• WHAT THE TASK ASKS
Skip the images and repeat every entry word for word.
--- PROVIDED DATA Enclosed Below ---
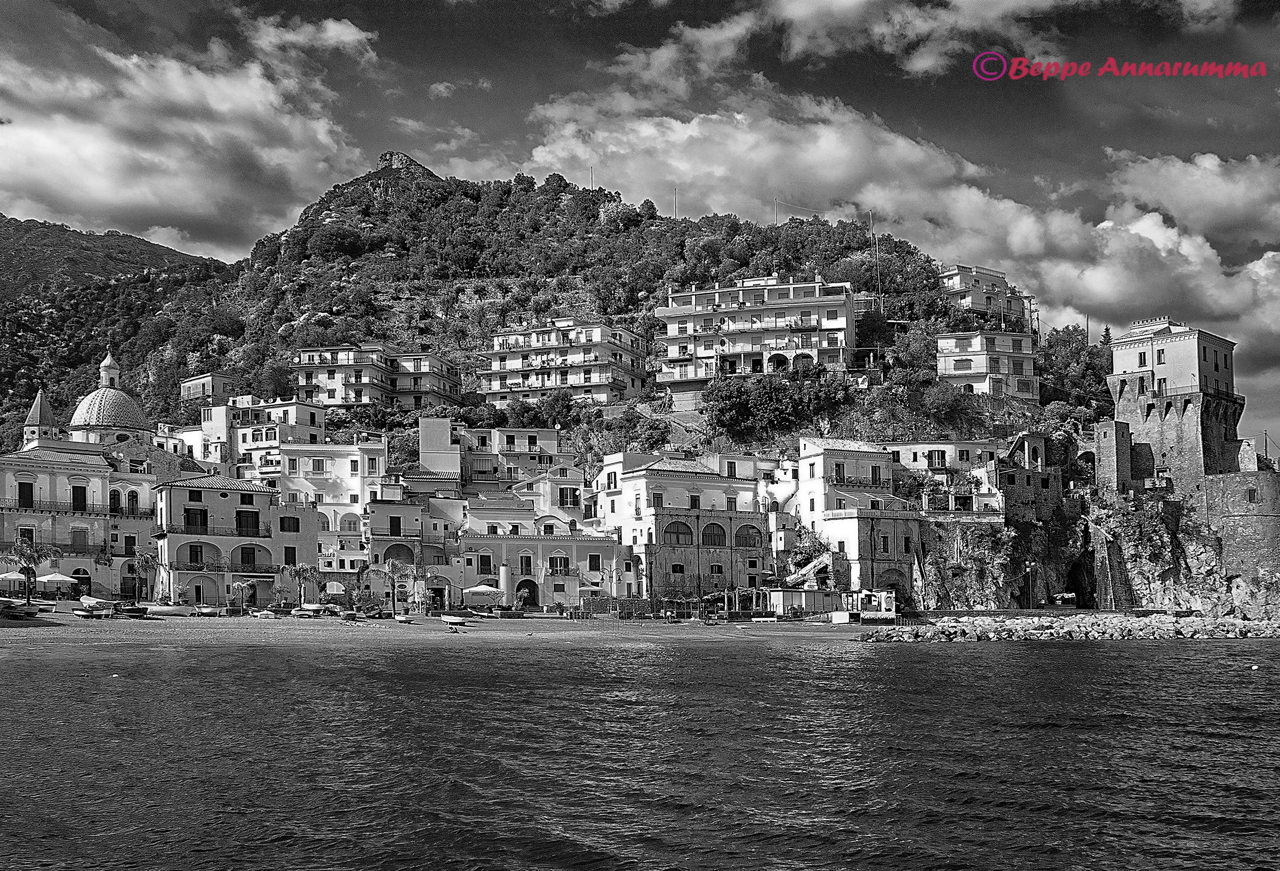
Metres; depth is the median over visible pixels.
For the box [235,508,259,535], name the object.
window
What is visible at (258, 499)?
building
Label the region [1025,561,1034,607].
lamp post
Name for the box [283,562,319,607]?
palm tree
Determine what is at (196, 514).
window
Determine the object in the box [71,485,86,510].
window
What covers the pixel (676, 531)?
arched window
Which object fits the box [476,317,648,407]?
apartment building
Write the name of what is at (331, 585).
archway
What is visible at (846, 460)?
white building
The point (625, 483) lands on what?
building
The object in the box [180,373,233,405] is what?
building
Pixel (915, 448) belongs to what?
white building
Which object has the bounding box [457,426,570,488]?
building
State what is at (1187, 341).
castle tower
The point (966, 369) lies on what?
white building
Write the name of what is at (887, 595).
kiosk
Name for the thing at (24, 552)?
palm tree
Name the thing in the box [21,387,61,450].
tower
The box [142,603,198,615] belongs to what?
boat
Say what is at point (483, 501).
building
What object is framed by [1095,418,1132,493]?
stone tower
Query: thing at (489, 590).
umbrella
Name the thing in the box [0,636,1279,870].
sea
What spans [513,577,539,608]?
archway
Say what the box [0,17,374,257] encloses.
cloud
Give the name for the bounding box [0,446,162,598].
building
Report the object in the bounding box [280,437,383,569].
white building
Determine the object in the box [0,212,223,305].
distant mountain
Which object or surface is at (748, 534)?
arched window
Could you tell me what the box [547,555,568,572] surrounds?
window
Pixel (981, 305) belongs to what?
building
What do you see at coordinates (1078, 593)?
cave opening
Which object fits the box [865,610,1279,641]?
rock breakwater
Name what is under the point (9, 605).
boat
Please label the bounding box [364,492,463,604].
building
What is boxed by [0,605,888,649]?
beach
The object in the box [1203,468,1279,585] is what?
tower
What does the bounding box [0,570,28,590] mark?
umbrella
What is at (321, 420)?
building
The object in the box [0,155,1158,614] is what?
hill
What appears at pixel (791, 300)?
apartment building
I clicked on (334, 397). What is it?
apartment building
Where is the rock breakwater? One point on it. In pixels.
(1065, 625)
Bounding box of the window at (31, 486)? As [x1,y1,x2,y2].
[17,481,34,505]
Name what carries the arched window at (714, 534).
in the building at (625, 483)
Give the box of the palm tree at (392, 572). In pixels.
[378,558,408,613]
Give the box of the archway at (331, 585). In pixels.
[323,581,346,595]
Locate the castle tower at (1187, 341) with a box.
[1101,317,1251,509]
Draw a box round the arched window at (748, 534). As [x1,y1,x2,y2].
[736,524,761,547]
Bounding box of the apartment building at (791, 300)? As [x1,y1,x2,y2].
[654,275,859,402]
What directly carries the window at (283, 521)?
in the building at (258, 499)
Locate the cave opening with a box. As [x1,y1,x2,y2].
[1062,550,1097,608]
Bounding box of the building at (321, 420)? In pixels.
[168,397,324,478]
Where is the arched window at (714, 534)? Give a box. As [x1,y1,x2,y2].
[702,522,727,545]
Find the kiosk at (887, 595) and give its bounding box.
[846,588,896,622]
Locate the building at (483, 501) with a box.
[461,471,586,533]
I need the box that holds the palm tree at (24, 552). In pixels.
[2,537,56,604]
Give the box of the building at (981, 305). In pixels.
[937,263,1031,328]
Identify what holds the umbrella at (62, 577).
on the ground
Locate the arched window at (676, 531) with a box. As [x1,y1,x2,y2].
[665,520,694,545]
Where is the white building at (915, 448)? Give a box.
[886,440,1000,480]
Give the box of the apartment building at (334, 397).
[291,345,463,410]
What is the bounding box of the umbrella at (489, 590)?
[462,585,502,605]
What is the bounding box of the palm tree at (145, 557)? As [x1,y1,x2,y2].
[129,549,161,602]
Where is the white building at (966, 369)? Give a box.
[935,330,1037,398]
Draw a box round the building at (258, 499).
[151,474,321,607]
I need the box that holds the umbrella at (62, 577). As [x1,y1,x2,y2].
[35,571,78,594]
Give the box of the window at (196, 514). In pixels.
[183,507,208,532]
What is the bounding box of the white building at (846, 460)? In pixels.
[791,438,918,599]
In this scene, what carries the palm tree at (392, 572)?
on the beach
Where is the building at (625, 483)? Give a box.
[596,450,770,604]
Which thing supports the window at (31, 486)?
in the building at (74, 516)
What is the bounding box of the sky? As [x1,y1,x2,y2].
[0,0,1279,455]
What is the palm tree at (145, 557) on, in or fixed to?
on the ground
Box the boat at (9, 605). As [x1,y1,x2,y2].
[0,598,39,617]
--- End of Enclosed PROVIDED DATA ---
• ANSWER BOX
Metres; depth is the median over visible pixels.
For the box [235,508,259,535], name the object.
window
What is visible at (258, 499)?
building
Label the region [1025,561,1034,607].
lamp post
Name for the box [283,562,319,607]?
palm tree
Determine what is at (196, 514).
window
Determine the object in the box [71,485,86,510].
window
What covers the pixel (676, 531)?
arched window
Which object fits the box [476,317,648,407]?
apartment building
Write the name of what is at (331, 585).
archway
What is visible at (846, 460)?
white building
The point (625, 483) lands on what?
building
The object in the box [180,373,233,405] is what?
building
Pixel (915, 448) belongs to what?
white building
Which object has the bounding box [457,426,570,488]?
building
State what is at (1187, 341).
castle tower
The point (966, 369) lies on what?
white building
Write the name of what is at (887, 595).
kiosk
Name for the thing at (24, 552)?
palm tree
Name the thing in the box [21,387,61,450].
tower
The box [142,603,198,615] belongs to what?
boat
Say what is at point (483, 501).
building
What object is framed by [1095,418,1132,493]?
stone tower
Query: thing at (489, 590).
umbrella
Name the thing in the box [0,636,1279,870].
sea
What spans [513,577,539,608]?
archway
Say what the box [0,17,374,257] encloses.
cloud
Give the name for the bounding box [0,446,162,598].
building
Report the object in the bounding box [280,437,383,569].
white building
Determine the object in the box [0,212,223,305].
distant mountain
Which object or surface is at (748, 534)?
arched window
Could you tell me what the box [547,555,568,572] surrounds?
window
Pixel (981, 305) belongs to what?
building
What do you see at coordinates (1078, 593)?
cave opening
Which object fits the box [865,610,1279,641]?
rock breakwater
Name what is under the point (9, 605).
boat
Please label the bounding box [364,492,463,604].
building
What is boxed by [0,605,888,649]?
beach
The object in the box [1203,468,1279,585] is what?
tower
What does the bounding box [0,570,28,590] mark?
umbrella
What is at (321, 420)?
building
The object in the box [0,155,1158,614] is what?
hill
What appears at pixel (791, 300)?
apartment building
I clicked on (334, 397). What is it?
apartment building
Where is the rock breakwater? One point on it. In pixels.
(1065, 625)
Bounding box of the window at (31, 486)? As [x1,y1,x2,y2].
[17,481,34,505]
Name what carries the arched window at (714, 534).
in the building at (625, 483)
Give the box of the palm tree at (392, 572). In pixels.
[378,558,408,613]
Give the box of the archway at (331, 585). In pixels.
[323,581,346,595]
Locate the castle tower at (1187, 341) with a box.
[1101,317,1251,509]
Draw a box round the arched window at (748, 534). As [x1,y1,x2,y2].
[736,524,761,547]
Bounding box of the apartment building at (791, 300)? As [x1,y1,x2,y2].
[654,275,859,402]
What directly carries the window at (283, 521)?
in the building at (258, 499)
Locate the cave opening with a box. As [x1,y1,x2,y2].
[1062,550,1097,608]
Bounding box of the building at (321, 420)? In pixels.
[168,397,324,478]
Where is the arched window at (714, 534)? Give a box. As [x1,y1,x2,y2].
[702,522,727,545]
Find the kiosk at (887, 595) and give its bounding box.
[846,588,896,622]
Locate the building at (483, 501) with a box.
[461,471,586,533]
I need the box that holds the palm tree at (24, 552). In pixels.
[2,537,56,604]
Give the box of the building at (981, 305). In pixels.
[937,263,1031,328]
Identify what holds the umbrella at (62, 577).
on the ground
Locate the arched window at (676, 531) with a box. As [x1,y1,x2,y2].
[665,520,694,545]
Where is the white building at (915, 448)? Give a box.
[886,440,1000,480]
Give the box of the apartment building at (334, 397).
[291,345,463,410]
What is the bounding box of the umbrella at (489, 590)?
[462,585,502,605]
What is the bounding box of the palm tree at (145, 557)? As [x1,y1,x2,y2].
[129,549,161,602]
Where is the white building at (966, 369)? Give a box.
[935,330,1037,398]
Draw a box round the building at (258, 499).
[151,474,321,607]
I need the box that holds the umbrella at (62, 577). As [x1,y1,x2,y2].
[35,571,78,594]
Give the box of the window at (196, 514). In pixels.
[183,507,208,532]
What is the bounding box of the white building at (846, 460)? In pixels.
[791,438,918,599]
In this scene, what carries the palm tree at (392, 572)?
on the beach
Where is the building at (625, 483)? Give a box.
[596,450,770,604]
Which thing supports the window at (31, 486)?
in the building at (74, 516)
What is the bounding box of the sky? As [x1,y1,x2,y2].
[0,0,1279,455]
What is the palm tree at (145, 557) on, in or fixed to?
on the ground
Box the boat at (9, 605). As [x1,y1,x2,y2].
[0,598,39,617]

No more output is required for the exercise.